Она была открыта, меня встретили весьма сочувственно. Приняли, научили, как правильно написать заявление. А я морду такую жалобную скорчила, слезу подпустила. Артистка!

Странное дело, перед французами я вечно боялась оказаться в положении униженной, ущемленной. Когда приходилось сталкиваться с мэриями, префектурами, да и просто в любой обстановке, держалась независимо и гордо, не думая о последствиях. Перед этими, неплохо говорящими по-французски немцами, ничего не стоило изображать из себя этакую сиротку Хасю, пускать слезу, благодарить за проявленное сочувствие. Я пришла их дурить, и дурила без всякого зазрения совести.

Но не такими уж круглыми дураками оказались и они. Заявление принять приняли, но велели не позднее завтрашнего дня предъявить медицинское свидетельство, и желательно не от французского, а от немецкого доктора. А вот после освидетельствования, сказали они, можно будет обратиться в кранкен-кассу и получить временное пособие.

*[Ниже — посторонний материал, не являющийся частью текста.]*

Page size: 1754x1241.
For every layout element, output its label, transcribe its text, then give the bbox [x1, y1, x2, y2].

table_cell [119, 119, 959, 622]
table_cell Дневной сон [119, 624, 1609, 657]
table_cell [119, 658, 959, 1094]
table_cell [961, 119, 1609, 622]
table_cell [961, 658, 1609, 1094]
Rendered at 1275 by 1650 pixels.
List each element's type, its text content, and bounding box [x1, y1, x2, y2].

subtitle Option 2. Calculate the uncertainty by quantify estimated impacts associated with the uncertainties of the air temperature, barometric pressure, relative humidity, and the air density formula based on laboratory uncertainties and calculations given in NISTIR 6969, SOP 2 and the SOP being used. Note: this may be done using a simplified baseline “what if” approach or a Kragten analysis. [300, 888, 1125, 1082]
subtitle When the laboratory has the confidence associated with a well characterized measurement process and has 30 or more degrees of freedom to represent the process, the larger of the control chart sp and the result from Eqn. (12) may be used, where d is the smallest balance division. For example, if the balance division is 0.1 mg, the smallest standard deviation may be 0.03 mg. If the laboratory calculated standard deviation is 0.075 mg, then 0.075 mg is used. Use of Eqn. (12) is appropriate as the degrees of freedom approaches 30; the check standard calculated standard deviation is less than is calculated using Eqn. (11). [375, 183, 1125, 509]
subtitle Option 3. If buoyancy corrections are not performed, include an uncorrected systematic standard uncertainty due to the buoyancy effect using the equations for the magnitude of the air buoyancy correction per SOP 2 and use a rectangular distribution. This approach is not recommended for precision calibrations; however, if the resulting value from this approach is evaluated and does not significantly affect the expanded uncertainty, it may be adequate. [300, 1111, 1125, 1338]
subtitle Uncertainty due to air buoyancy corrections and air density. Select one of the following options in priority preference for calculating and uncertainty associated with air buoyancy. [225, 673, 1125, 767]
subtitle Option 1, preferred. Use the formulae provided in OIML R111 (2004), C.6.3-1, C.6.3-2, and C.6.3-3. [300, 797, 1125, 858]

«Оп-ля!» — сказал бы Марк Осоргин. Но я не подала виду и деловито убралась восвояси.

— А как вы думали? — насмешливо подняла брови Ольга Романовна. — Что же они, по-вашему, маленькие дети?

Она пообещала зайти вечером и сказать, как действовать дальше. Но для этого ей надо было пойти куда-то проконсультироваться.

Весь оставшийся день я нервничала, а Сереже было не до того. Матушка велела ему с ходу приниматься за дело, сдала кухню, и он уже там хозяйничал. Удивительно, как она умела залечивать недуги ближних, нагружая ответственностью за какое-либо дело. Сама-то она никогда не сидела без работы, вечно была окружена людьми. Я думаю, если бы не мать Мария, в доме царило бы безысходное уныние. Старушки причитали, не умолкая: «Ах, несчастная Россия! Ах, некому ее спасать!»